The poverty and stretches of rural ares in Mexico also plays a part. In a small farming village, the doctor may not be able to test flu strains at all in office. (In the US, many doctors are able to test for normal flu strains, and anything that doesn't type is possible swine flu.) The town may not have any antiflu medications at all, and they would need to be shipped. But Tamiflu or Relenza must be given within 48 hours of the onset of symptoms, and in many rural areas it would take longer than this for the doctor to test the strain and get the medication. If people develop complications in these areas, they may not be transported to the hospital in time.
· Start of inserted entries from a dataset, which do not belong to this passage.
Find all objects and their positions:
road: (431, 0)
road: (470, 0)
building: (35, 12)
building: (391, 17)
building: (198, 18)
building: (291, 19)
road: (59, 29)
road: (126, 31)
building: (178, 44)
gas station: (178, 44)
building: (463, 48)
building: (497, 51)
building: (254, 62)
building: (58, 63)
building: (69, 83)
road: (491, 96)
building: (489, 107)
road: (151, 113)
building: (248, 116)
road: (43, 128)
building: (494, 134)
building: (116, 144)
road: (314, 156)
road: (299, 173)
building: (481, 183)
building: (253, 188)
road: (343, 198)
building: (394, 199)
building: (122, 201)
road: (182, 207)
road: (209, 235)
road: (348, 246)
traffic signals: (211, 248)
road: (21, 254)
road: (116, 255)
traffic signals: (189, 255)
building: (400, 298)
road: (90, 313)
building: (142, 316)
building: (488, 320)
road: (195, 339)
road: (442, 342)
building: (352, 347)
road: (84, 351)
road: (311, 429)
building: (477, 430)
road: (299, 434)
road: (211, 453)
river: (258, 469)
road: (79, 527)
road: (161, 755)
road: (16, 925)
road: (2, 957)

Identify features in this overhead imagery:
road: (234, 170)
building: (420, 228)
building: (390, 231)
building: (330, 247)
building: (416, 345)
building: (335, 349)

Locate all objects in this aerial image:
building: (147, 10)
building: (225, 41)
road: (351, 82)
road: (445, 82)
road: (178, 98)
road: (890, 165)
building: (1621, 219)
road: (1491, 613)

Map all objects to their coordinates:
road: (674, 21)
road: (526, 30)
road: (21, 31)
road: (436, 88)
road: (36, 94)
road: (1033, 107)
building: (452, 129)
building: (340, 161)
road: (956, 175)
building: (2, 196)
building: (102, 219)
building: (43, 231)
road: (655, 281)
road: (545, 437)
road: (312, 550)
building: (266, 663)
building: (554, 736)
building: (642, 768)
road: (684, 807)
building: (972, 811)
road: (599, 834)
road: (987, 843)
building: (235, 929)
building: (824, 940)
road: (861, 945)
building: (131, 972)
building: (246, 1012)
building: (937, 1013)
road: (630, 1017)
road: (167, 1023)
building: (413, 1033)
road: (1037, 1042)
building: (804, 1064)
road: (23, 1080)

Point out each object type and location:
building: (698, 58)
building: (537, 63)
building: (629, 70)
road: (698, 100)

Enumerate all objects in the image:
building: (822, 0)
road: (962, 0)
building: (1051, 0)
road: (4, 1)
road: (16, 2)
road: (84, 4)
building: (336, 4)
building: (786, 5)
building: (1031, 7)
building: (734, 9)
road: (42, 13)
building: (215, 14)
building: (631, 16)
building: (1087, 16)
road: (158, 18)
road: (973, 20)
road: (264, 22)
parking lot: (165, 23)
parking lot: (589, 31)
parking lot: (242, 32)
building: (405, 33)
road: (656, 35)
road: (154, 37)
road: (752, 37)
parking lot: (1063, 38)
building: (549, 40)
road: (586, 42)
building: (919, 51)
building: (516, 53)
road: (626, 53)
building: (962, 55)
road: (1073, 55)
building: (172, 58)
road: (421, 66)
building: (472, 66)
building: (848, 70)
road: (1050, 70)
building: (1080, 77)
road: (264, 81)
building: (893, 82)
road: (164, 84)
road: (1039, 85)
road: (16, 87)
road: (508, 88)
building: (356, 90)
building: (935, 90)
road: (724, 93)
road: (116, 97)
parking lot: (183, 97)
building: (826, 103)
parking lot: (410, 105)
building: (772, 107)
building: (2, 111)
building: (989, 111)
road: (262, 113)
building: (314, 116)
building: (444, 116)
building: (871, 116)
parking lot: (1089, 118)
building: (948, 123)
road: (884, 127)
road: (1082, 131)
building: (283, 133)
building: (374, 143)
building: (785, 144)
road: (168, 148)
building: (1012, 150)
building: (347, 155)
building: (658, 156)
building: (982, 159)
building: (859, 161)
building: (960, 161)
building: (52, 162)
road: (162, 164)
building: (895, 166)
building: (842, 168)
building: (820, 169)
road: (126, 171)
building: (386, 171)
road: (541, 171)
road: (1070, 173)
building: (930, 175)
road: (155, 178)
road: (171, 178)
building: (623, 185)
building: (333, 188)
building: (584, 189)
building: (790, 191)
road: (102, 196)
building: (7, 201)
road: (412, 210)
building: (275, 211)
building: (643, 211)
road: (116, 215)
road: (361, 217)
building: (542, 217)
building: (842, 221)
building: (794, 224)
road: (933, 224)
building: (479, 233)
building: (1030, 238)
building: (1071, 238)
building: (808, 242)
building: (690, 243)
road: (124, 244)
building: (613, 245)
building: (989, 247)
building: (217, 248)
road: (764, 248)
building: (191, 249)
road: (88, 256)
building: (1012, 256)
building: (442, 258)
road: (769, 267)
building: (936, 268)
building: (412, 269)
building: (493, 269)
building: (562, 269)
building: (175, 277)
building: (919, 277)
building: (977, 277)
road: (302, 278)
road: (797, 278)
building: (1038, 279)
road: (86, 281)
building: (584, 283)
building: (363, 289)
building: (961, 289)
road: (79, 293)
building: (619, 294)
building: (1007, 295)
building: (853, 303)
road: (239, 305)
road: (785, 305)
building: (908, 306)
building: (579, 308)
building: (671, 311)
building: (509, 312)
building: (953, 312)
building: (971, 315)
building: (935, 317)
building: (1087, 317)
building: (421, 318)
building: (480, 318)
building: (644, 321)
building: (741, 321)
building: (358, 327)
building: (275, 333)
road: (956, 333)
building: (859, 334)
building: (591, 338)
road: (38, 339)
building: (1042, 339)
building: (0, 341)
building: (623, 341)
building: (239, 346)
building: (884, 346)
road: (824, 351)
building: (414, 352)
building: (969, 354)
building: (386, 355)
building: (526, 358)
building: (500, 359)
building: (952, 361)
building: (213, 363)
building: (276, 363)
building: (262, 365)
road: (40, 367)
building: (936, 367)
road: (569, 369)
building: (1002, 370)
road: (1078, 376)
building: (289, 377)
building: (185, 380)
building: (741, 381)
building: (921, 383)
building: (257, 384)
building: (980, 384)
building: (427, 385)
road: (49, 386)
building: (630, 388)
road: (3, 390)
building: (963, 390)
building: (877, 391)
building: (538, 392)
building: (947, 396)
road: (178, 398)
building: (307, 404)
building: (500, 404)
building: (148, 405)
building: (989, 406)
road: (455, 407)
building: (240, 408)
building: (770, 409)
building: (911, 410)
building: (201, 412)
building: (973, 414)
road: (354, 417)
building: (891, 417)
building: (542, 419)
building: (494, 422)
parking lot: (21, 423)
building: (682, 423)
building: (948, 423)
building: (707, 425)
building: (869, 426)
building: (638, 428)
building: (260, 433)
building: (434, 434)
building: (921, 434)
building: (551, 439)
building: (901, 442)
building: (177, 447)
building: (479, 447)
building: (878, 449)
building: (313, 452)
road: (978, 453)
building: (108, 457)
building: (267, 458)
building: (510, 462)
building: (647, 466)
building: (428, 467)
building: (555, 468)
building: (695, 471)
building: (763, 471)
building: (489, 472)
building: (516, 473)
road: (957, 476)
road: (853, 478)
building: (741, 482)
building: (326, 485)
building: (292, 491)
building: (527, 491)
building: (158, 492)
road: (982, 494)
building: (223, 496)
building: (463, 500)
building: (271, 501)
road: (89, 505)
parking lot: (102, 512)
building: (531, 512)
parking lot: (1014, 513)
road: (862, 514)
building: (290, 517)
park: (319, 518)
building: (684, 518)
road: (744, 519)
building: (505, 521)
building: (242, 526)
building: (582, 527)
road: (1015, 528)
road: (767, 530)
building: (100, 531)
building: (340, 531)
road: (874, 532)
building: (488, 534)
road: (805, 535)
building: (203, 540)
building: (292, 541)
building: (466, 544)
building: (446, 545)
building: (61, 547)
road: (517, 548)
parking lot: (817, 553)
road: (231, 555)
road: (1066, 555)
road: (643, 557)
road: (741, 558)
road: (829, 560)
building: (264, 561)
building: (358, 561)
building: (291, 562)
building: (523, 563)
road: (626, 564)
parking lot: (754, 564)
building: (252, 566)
Even if they get there, the hospital may not have any mechanical ventilators--and if they do, they are not the newer, more effective ones that hospitals in the US have.
An accurate mortality rate for developed countries is not really possible yet. The US has had one death in about 100 cases, which would place the mortality rate closer to normal flu, but until more people get sick, we won't know. Many of the people who have gotten sick in the US are children, who are less susceptible to the complication of swine flu that kills people than young adults.